101.07 Early Tracheostomy in Severe Traumatic Brain Injury Reduces Incidence of Ventilator Associated Pneumonia

A. Nordin1,2, K. Jalal2, J. Wilkins2, J. Jordan1,2  1State University Of New York At Buffalo,Buffalo, NY, USA 2Erie County Medical Center,Buffalo, NY, USA

Introduction:
Patients sustaining severe Traumatic Brain Injury (TBI; Glasgow Coma Scale [GCS] ≤8) require airway securement, often progressing to tracheostomy. The benefits of tracheostomy are well-documented, including improved patient comfort, more rapid ventilator weaning, and decreased risk of pneumonia. However, the optimal time to perform tracheostomy remains unclear. The literature on the timing of tracheostomy is contradictory, especially in this patient population. We sought to evaluate the relationship between timing of tracheostomy in severe TBI and the development of ventilator-associated pneumonia (VAP) at our level 1 trauma center.

Methods:
We performed a retrospective analysis of all patients admitted with a TBI and GCS ≤8 who underwent tracheostomy from 2002 to 2017 at our level 1 trauma center. Data points collected included age, gender, Injury Severity Score (ISS), ventilator days, time to tracheostomy, and the development of VAP. We compared patients who developed VAP against those who did not using chi square analysis and Wilcoxon rank-sum tests; multivariate logistic regression analysis was also performed to determine the odds of developing VAP based on time to tracheostomy.

Results:
A total of 457 TBI patients were identified, 207 (45.3%) of whom developed pneumonia.  Interestingly, males were more likely to develop pneumonia, although there were no other noted differences in demographics. In this sample, the mean duration of mechanical ventilation was 18.7 days (SD 22.3), and patients underwent tracheostomy an average of 9.8 days (SD 6.6) after intubation. On univariate analysis, patients who did not develop pneumonia had a shorter time to tracheostomy (9.46 days vs 10.29 days; p = 0.026) and consequently had decreased ventilator days (16.22 days vs 21.83 days; p = 0.006).
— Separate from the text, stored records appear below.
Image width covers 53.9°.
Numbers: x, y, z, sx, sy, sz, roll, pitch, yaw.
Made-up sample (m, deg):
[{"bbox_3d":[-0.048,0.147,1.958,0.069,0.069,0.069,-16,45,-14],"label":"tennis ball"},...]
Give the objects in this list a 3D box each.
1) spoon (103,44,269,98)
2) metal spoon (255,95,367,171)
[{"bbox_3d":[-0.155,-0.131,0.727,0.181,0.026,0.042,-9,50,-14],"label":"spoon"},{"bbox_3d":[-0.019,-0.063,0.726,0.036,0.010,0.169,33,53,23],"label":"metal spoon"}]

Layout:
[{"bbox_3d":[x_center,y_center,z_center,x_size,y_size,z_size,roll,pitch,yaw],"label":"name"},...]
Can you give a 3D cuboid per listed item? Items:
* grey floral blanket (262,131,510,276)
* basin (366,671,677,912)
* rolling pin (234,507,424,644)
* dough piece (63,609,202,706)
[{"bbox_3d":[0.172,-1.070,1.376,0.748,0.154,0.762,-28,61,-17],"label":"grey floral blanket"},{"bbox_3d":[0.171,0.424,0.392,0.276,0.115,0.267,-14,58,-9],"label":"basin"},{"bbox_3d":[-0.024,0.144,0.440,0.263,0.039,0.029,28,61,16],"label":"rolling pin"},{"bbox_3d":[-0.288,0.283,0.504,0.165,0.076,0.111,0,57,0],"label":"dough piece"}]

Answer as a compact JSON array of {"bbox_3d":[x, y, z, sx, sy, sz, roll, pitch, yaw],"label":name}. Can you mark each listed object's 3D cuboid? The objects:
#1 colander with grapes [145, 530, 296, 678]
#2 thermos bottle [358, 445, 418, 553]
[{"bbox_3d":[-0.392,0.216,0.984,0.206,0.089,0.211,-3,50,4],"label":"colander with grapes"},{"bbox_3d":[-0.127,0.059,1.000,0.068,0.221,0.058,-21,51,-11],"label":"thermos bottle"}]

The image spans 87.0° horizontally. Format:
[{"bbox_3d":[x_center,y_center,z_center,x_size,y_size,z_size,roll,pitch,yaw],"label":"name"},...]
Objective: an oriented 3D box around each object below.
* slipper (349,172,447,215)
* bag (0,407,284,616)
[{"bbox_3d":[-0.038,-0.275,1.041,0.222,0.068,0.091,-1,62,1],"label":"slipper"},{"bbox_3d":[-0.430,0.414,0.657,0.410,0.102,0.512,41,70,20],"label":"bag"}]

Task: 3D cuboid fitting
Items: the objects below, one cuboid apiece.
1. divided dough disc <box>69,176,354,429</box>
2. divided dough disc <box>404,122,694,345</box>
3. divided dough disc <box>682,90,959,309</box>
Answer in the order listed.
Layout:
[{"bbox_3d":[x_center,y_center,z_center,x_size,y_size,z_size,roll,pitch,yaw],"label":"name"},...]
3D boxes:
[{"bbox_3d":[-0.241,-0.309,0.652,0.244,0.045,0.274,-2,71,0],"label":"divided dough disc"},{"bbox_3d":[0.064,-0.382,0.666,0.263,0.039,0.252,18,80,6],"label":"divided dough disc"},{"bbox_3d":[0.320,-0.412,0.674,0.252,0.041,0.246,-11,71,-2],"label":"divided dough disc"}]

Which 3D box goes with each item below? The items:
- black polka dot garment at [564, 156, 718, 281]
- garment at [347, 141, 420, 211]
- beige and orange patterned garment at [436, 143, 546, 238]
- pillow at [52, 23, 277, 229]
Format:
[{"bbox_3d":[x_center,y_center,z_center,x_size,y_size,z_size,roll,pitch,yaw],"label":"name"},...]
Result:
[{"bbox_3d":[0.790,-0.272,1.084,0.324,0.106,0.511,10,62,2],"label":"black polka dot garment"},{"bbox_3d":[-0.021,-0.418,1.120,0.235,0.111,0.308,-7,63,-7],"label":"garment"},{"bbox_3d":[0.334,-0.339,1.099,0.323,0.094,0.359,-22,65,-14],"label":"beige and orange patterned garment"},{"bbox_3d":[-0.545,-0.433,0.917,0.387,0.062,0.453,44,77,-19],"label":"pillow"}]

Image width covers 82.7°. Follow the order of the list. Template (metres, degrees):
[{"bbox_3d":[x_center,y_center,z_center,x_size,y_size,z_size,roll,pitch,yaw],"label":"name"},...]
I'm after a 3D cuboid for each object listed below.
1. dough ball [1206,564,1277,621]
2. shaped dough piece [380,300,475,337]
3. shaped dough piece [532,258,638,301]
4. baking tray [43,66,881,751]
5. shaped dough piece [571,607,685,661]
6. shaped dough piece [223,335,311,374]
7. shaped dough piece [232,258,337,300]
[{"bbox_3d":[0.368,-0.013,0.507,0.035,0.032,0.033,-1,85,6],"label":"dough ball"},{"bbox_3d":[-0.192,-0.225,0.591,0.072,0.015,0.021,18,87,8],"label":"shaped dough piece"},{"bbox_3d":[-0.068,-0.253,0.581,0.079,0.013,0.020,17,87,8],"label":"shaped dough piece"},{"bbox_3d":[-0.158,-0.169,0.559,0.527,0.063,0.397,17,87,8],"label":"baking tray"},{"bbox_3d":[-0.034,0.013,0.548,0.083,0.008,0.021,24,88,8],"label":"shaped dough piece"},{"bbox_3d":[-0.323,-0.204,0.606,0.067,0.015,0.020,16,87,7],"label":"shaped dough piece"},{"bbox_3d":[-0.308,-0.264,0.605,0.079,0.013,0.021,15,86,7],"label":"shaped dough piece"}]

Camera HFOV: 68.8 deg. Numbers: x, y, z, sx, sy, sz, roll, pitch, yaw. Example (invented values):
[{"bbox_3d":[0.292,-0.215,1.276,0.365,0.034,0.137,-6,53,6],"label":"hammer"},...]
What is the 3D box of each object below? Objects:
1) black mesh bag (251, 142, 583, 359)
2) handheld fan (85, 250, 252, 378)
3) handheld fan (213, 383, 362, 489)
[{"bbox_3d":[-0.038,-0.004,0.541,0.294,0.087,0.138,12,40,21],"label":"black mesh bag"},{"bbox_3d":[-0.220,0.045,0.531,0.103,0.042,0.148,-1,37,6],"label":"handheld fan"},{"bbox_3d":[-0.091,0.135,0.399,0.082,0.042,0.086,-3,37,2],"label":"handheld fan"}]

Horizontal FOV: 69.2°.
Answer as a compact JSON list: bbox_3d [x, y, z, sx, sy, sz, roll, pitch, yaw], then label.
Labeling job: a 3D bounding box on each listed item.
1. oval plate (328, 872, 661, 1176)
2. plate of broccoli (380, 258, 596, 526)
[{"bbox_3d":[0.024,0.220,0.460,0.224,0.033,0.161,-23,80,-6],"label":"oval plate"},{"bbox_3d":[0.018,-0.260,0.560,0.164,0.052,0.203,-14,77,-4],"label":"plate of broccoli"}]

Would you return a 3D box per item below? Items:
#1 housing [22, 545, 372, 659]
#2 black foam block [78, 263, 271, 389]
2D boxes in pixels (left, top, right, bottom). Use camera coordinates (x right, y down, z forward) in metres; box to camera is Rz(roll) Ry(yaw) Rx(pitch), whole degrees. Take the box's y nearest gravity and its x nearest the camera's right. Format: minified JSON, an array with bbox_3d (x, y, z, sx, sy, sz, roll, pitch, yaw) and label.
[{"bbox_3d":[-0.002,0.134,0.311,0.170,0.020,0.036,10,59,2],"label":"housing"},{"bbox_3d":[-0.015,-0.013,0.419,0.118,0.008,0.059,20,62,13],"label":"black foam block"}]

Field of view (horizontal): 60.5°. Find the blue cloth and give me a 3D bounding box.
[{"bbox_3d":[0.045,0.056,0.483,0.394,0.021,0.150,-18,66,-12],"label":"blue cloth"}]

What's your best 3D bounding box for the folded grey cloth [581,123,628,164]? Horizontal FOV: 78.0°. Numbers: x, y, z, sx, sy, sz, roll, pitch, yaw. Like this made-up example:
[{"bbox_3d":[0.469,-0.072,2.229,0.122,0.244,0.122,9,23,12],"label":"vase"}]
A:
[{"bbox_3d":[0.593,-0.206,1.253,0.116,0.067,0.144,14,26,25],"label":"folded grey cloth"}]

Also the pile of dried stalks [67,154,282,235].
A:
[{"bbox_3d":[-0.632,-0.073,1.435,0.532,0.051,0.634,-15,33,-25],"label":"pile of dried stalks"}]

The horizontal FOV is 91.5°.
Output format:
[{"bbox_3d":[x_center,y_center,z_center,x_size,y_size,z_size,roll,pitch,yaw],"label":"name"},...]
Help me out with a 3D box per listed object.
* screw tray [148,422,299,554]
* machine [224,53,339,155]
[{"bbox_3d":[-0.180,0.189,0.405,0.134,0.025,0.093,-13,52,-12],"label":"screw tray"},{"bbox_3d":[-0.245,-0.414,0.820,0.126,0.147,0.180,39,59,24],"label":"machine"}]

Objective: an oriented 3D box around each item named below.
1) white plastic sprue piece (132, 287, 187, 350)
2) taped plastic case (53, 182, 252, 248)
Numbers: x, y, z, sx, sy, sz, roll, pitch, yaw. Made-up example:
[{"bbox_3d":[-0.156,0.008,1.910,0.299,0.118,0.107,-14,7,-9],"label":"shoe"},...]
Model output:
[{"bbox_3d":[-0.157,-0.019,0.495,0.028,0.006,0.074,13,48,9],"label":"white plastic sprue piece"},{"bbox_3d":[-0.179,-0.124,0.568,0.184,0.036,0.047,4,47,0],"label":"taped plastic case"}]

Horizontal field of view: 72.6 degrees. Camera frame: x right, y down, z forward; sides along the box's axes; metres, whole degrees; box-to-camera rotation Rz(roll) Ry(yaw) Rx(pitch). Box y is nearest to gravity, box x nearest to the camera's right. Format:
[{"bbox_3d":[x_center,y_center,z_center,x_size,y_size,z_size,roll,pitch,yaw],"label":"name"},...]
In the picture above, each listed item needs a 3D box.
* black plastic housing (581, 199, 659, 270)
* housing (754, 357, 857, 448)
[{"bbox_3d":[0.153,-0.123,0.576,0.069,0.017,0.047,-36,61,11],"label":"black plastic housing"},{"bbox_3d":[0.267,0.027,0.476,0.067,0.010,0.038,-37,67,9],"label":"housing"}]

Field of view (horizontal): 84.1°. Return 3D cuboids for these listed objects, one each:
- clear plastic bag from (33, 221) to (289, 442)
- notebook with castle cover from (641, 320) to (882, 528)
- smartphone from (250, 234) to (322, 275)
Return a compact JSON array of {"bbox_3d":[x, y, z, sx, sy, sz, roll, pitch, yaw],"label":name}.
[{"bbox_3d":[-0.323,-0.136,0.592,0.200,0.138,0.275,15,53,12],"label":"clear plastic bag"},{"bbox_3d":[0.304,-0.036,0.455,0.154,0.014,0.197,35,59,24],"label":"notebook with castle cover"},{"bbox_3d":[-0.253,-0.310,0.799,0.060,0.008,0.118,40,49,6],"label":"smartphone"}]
On multivariate analysis, increased ventilator days increased the odds of developing pneumonia (OR = 1.018; 95% CI 1.00-1.04).

Conclusion:
In conclusion, among severe TBI patients requiring tracheostomy, a decreased time to tracheostomy, and therefore a decreased duration of mechanical ventilation, was associated with a reduced risk of ventilator-associated pneumonia. Further analysis will clarify the individual roles of demographics and other traditional risk factors in VAP development. Future studies should examine the potential benefits of early tracheostomy in a prospective fashion and determine the optimal time for tracheostomy in this patient population.